Ya habíamos hablado del tema. Unir a Kala y a Julia en un mismo espacio durante tres días era sinónimo de echar gasolina a las ascuas y rezar por que no ardieran. Mi mejor amigo me había dejado clara su posición: no quería que ninguno de nosotros saliera herido. Cuando se trataba de Julia, la vena protectora que se hinchaba no sólo era la mía.

Tardamos al rededor de una hora más en llegar a Three Rivers. Los edificios, ruido de los coches y contaminación desaparecieron hasta abrirse en una vasta llanura salpicada con rocas, arbustos bajos y alguno que otro árbol. Se escucha el sonido del agua de los arroyos silenciando el cantar de los pájaros madrugadores que vuelan de un lado para otro. Es precioso. Sobre todo, cuando nos adentramos en la zona más boscosa. La sombra de los altos árboles trae consigo una brisa fresca que alivia los músculos y la quemazón de la piel. 

—¡Justo aquí a la derecha! —indica la rubia desde atrás señalando un cartel que msrca la zona de acampada en la que hemos pedido permiso para quedarnos. 

Entramos en una amplia llanura con barbacoas de piedra y un par de casetas de madera señalizadas como baños. La tierra rojiza está manchada de múltiples casetas de campaña de colores a las que pronto nos uniremos. Aparco lo más cerca posible de la zona de acampada y dejo que Julia se encargue de hablar con el señor de pelo cano que se acerca con una sonrisa a ver nuestro permiso y comprobar que todo esté en regla. 

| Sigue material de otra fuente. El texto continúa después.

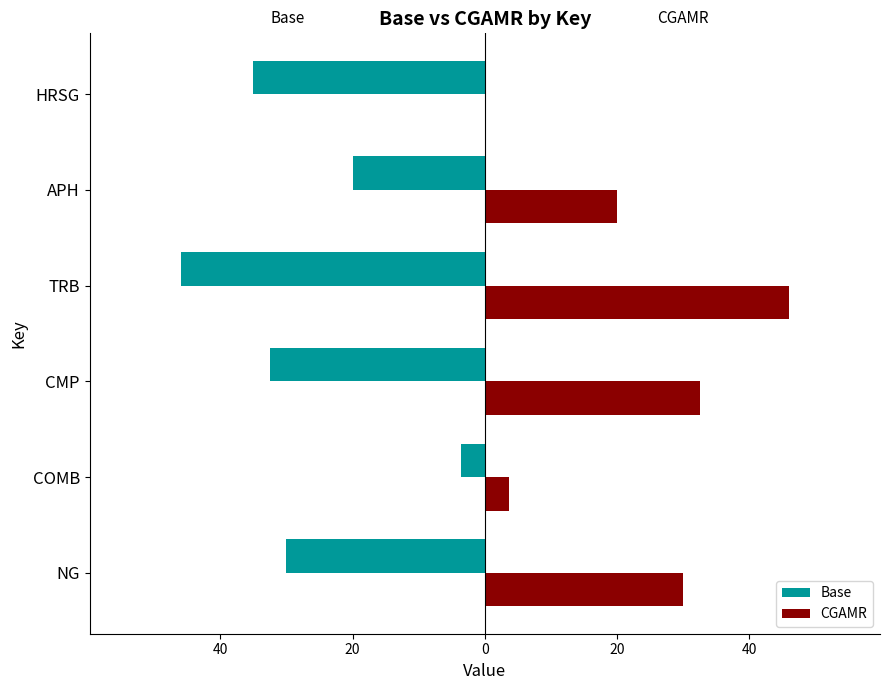

What are all the series names shown in the legend?

Base, CGAMR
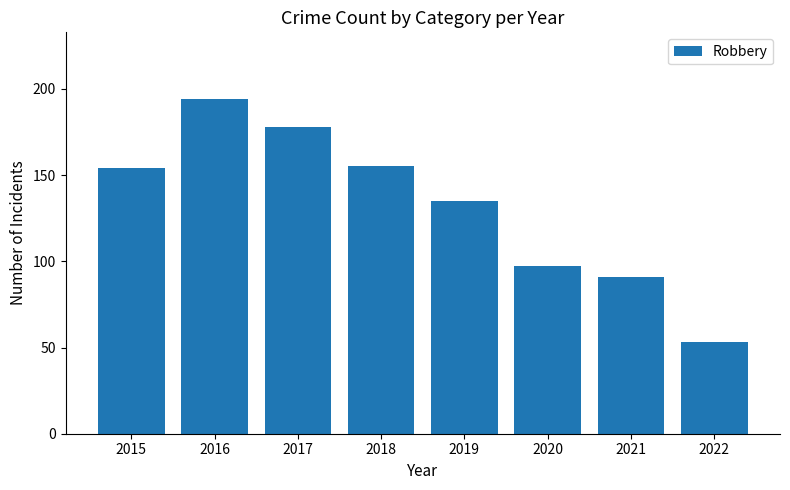

How many series are shown in this chart?

1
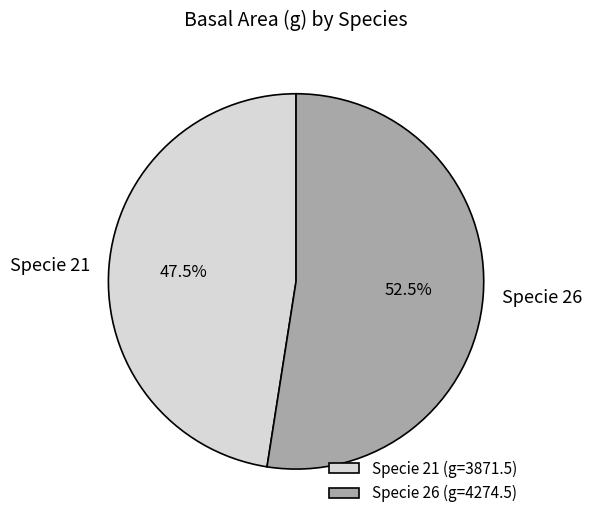

Between Specie 26 and Specie 21, which is larger?

Specie 26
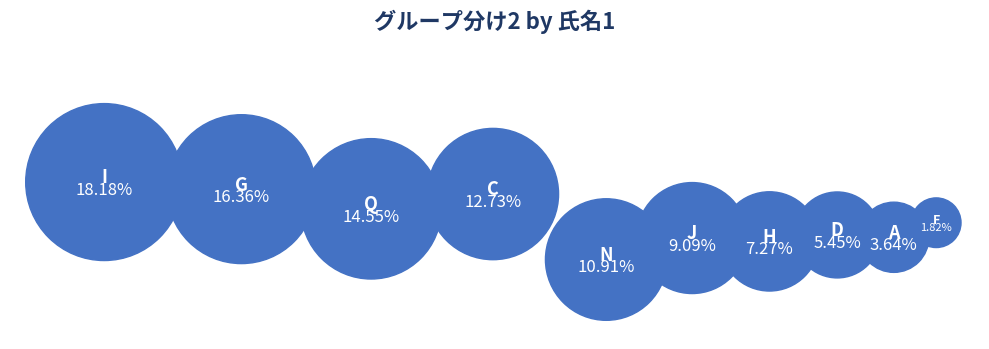

Which slice is the largest?

I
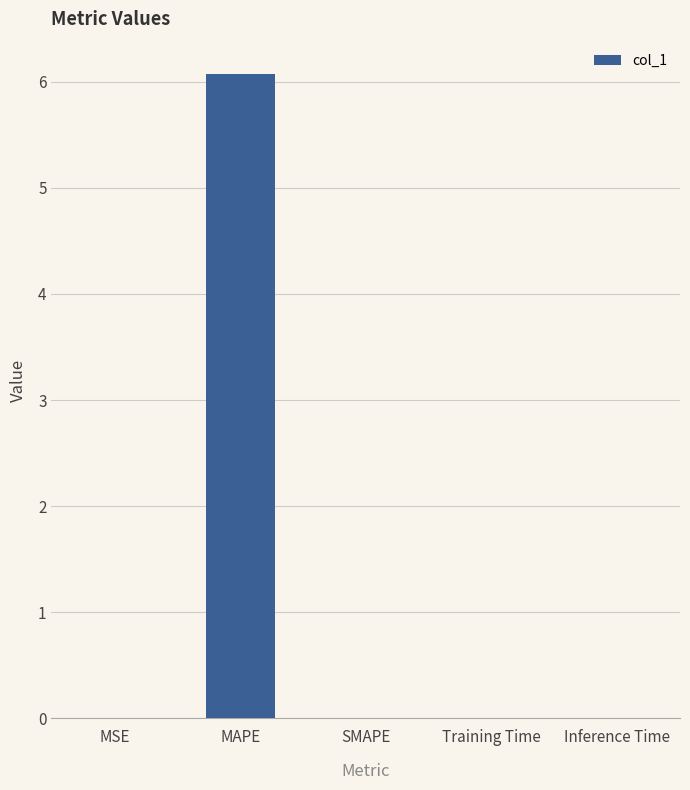

What is the average value?

1.2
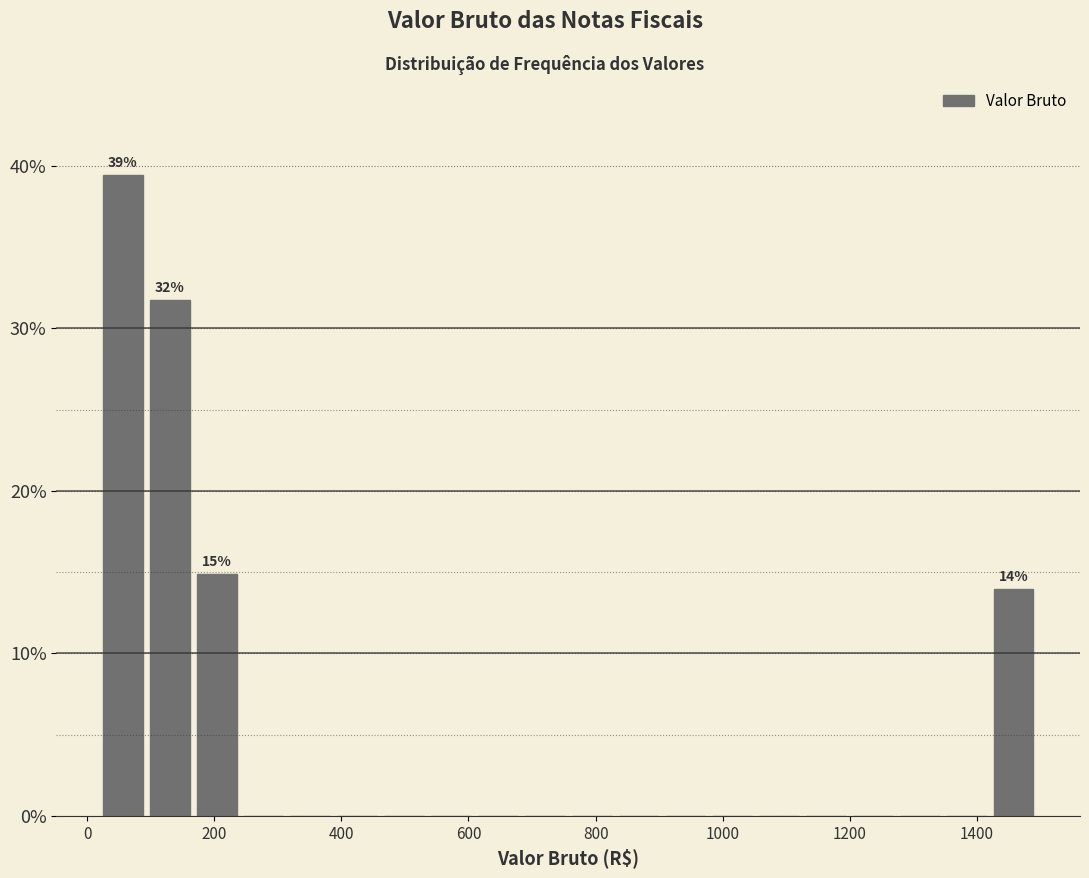

Read against the x-axis, roughly where is the centre of the tallest bar?

60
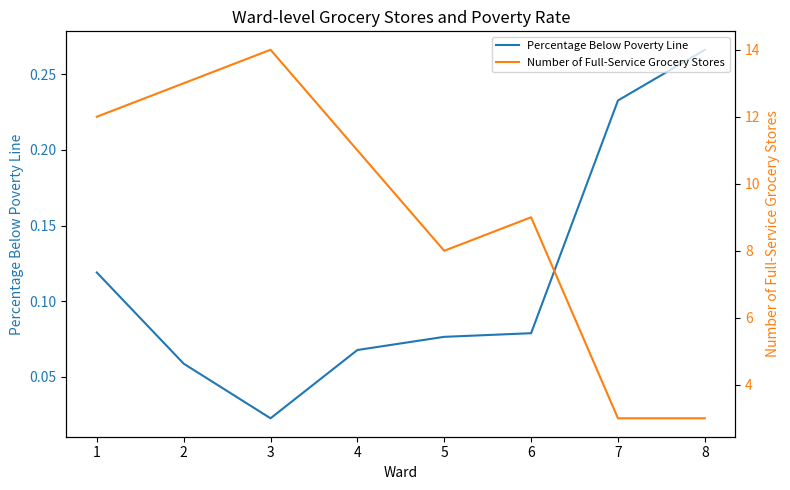

What is the difference between the Percentage Below Poverty Line values at 3 and 7?

0.2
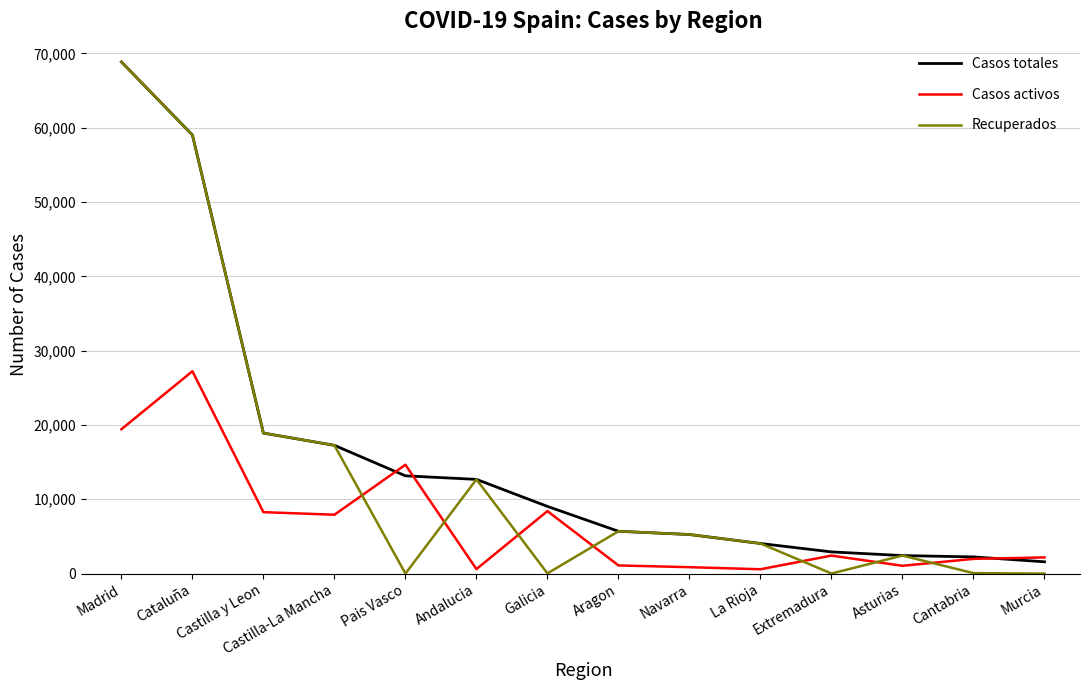

Does the chart have visible grid lines?

Yes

Un borrón verde militar estaciona cerca de mí y la risa de Kala me golpea con fuerza. Cualquiera diría que está viendo una comedia en el sofá de casa. Como la semana pasada. Como cuando mis brazos estaban al rededor de su cintura y su mejillas completamente relajada contra mi pecho. Sus bucles desordenados acariciaban mi piel desnuda haciéndome cosquilla mientras su risa resonaba en mis huesos. Joder, enana. Es que no te puedo sacar de la puta cabeza. 

Niego apartando las imágenes. Tengo los brazos llenos. Una mochila a la espalda, la de Julia colgando de un hombro, Isan con las dos casetas, una mochila y su saco de dormir. Y Julia se acerca dando saltitos con una sonrisa que capta la atención de todos los presentes. 

—Y a mí que no se me queda esa sonrisa de infarto ni con un buen polvo, chica. Dime el secreto — Alex, el chico de pelo de unicornio es el primero en preguntar. 

Cada vez que lo veo tiene el pelo de un color diferente, pero no se desvía demasiado de los rosas y morados. Ahora lo lleva de un fucsia chillón que podría verse desde kilómetros de distancia. No creo que tengamos problema para encontrarlo si se pierde entre las secuoyas.